Non basta una prestazione positiva al Genoa per aver ragione del Milan,, in quella che avrebbe dovuto essere con ogni probabilità l'ultima di Shevchenko sulla panchina del Grifone ma che, alla luce di quanto visto nella notte di Coppa a San Siro, potrebbe anche finire per spingere la dirigenza rossoblu a scommettere ancora sul tecnico ucraino. Bene soprattutto i nuovi arrivati, con Ostigard su tutti ma buon esordio anche per Kelvin Yeboah. 

Il mister ci aveva chiesto di giocare senza paura - ha detto il giovane attaccante rossoblu a fine gara - dando il massimo e il cento per cento. Il mio esordio con la maglia del Genoa a San Siro? Onestamente non me lo aspettavo di arrivare già ora in Italia, è stata una chiamata inaspettata. Ero felice e ho accettato. Stasera abbiamo dato il nostro meglio, lottando fino alla fine malgrado la sconfitta. Ora andiamo avanti a testa alta”. 

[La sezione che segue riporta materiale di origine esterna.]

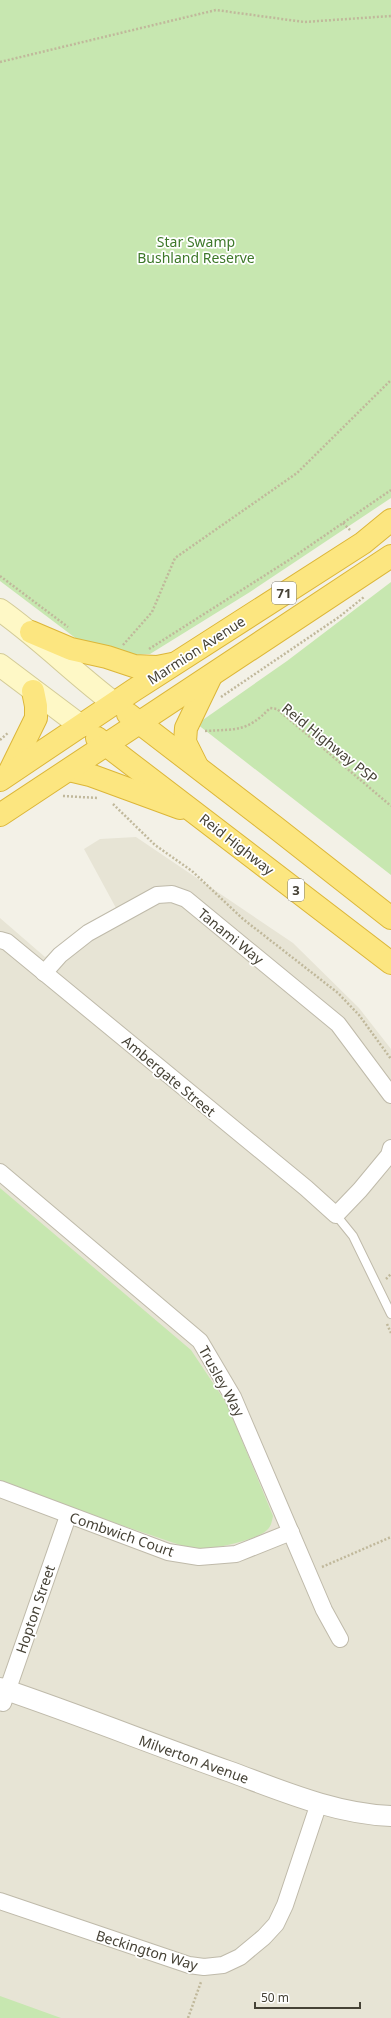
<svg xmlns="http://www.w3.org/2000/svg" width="391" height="2018" font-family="'Noto Sans',sans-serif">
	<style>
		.residential { fill: #e7e4d5 }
		.green { fill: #c7e7b0 }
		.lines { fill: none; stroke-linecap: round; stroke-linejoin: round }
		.service-casing { stroke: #bfbaaa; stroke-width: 10 }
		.minor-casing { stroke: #bfbaaa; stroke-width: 18 }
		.tertiary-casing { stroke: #bfbaaa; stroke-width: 22 }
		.secondary-casing { stroke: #d3cb97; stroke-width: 24 }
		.trunk-casing { stroke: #dcb638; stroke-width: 24 }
		.path { stroke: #c0b89b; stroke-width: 2.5; stroke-dasharray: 2 2; stroke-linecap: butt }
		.service { stroke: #fff; stroke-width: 8 }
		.minor { stroke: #fff; stroke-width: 16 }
		.tertiary { stroke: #fff; stroke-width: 20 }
		.secondary { stroke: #fef8c6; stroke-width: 22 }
		.trunk { stroke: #fce680; stroke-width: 22 }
		.labels { text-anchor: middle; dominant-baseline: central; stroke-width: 3.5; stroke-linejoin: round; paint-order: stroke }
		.shield { fill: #fff; stroke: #7e7b72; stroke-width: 1 }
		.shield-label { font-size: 13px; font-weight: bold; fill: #464236 }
		.park-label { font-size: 14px; fill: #3d7829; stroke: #fff }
		.street-label { font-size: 14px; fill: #464236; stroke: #fff }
	</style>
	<rect width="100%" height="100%" fill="#f3f1e7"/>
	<path class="residential" d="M136,837L293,943L359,1008L391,1049V2018H0V918L45,957L116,908L84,849L100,839Z"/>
	<g class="green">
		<path d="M0,0H391V498L250,592L150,654L122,655L82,643L0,581Z"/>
		<path d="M391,582V875L197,724L287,661Z"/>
		<path d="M0,1188L191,1350L227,1404L273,1516C272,1521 271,1527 267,1530C257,1540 213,1550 199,1548C191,1548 184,1546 177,1544L0,1484Z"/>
		<path d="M0,1996L61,2018H0Z"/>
	</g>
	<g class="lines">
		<g class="service-casing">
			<path id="service" d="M336,1215L353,1236L391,1314"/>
		</g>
		<g class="minor-casing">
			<g id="minor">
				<path d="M0,940L7,942L306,1188L336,1215L360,1190L389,1155L391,1148"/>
				<path d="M44,973L60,955L88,933L157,895L172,894L186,899L338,1024L391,1095"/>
				<path d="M0,1172L200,1341L233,1397L324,1610L340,1639"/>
				<path d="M0,1489L168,1552L199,1557L236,1554L291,1532"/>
				<path d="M3,1703L68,1516"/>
				<path d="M0,1901L189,1965L204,1967L223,1965L240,1957L264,1937L276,1924L285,1905L319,1803"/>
			</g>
		</g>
		<g class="tertiary-casing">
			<path id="tertiary" d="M0,1688C77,1714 152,1744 228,1771C280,1790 335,1814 391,1816"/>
		</g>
		<g class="secondary-casing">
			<g id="secondary">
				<path d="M0,610C41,639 75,674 115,704"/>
				<path d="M0,665L81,726"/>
			</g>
		</g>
		<g class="trunk-casing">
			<g id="trunk">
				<path d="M31,632L71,649L107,657L134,666L157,667L172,664"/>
				<path d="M128,714L275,827L391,918"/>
				<path d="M97,738L391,963"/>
				<path d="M197,766L185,742L186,728L211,676"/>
				<path d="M69,770L90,775L180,808"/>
				<path d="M9,773L36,718V706L33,691"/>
				<path d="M0,780L134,690L363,543L391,520"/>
				<path d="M0,815L391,556"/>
			</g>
		</g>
		<g class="path">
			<path d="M0,62L216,10L304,22L391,16"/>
			<path d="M343,523L350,530"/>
			<path d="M0,576L68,627"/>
			<path d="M123,645L152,612L175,558L297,473L391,380"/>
			<path d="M149,649L289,560L391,490"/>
			<path d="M221,697L339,617L364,597"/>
			<path d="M205,731C237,729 247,732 270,708L277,709L391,806"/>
			<path d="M0,740L9,732"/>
			<path d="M63,796L98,798"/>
			<path d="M113,804L155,845L192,871L243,919L338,993L359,1015L391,1059"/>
			<path d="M386,1279L391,1274"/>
			<path d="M387,1324L391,1333"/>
			<path d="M322,1567L391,1537"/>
			<path d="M188,2018L201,1982"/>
		</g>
		<use href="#service" class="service"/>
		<use href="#minor" class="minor"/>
		<use href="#tertiary" class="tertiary"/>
		<use href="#secondary" class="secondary"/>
		<use href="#trunk" class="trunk"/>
	</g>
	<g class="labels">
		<g class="shield">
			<rect x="272" y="582" width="24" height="22" rx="3"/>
			<rect x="288" y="879" width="16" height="22" rx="3"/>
		</g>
		<g class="shield-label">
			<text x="284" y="593">71</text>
			<text x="296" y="890">3</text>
		</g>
		<g class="park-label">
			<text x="196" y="241">Star Swamp<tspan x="196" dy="16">Bushland Reserve</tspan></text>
		</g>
		<g class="street-label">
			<text transform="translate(196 650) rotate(-33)">Marmion Avenue</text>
			<text transform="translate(330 743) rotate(39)">Reid Highway PSP</text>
			<text transform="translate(237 844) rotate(38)">Reid Highway</text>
			<text transform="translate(231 936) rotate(39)">Tanami Way</text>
			<text transform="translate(169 1076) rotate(40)">Ambergate Street</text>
			<text transform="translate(222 1381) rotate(61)">Trusley Way</text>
			<text transform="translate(122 1534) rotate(19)">Combwich Court</text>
			<text transform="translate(35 1609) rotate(-71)">Hopton Street</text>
			<text transform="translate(194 1759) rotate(20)">Milverton Avenue</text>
			<text transform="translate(147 1950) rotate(17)">Beckington Way</text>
		</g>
	</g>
	<path d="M255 2002v6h105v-6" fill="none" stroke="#464236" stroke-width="2"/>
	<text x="261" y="2002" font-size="12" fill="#464236" stroke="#ffffff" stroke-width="3" paint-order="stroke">50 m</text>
</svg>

Essere qui è una grande soddisfazione - ha aggiunto - perché ho dimostrato soprattutto a me stesso che avrei potuto farcela. E oggi sono qua. Che insegnamento dà la mia storia a tanti ragazzi che magari ricevono rifiuti e pensano di mollare? C’è stato un periodo difficile in cui anche io ci ho pensato. Ogni esperienza, però, ti fa crescere mentalmente e passo dopo passo ti ritrovi qui. Essere allenati da Sheva fa un grande effetto: spero di restare a lungo”. 

Soddisfazione doppia per lui, visto che il padre aveva giocato per anni nelle serie minori italiane: “Mio padre mi ha insegnato soprattutto la tenacia. Non ha mai smesso di credere in me, mi ha sempre detto che ce l’avrei fatta. E ce l’ho fatta proprio senza smettere di crederci“.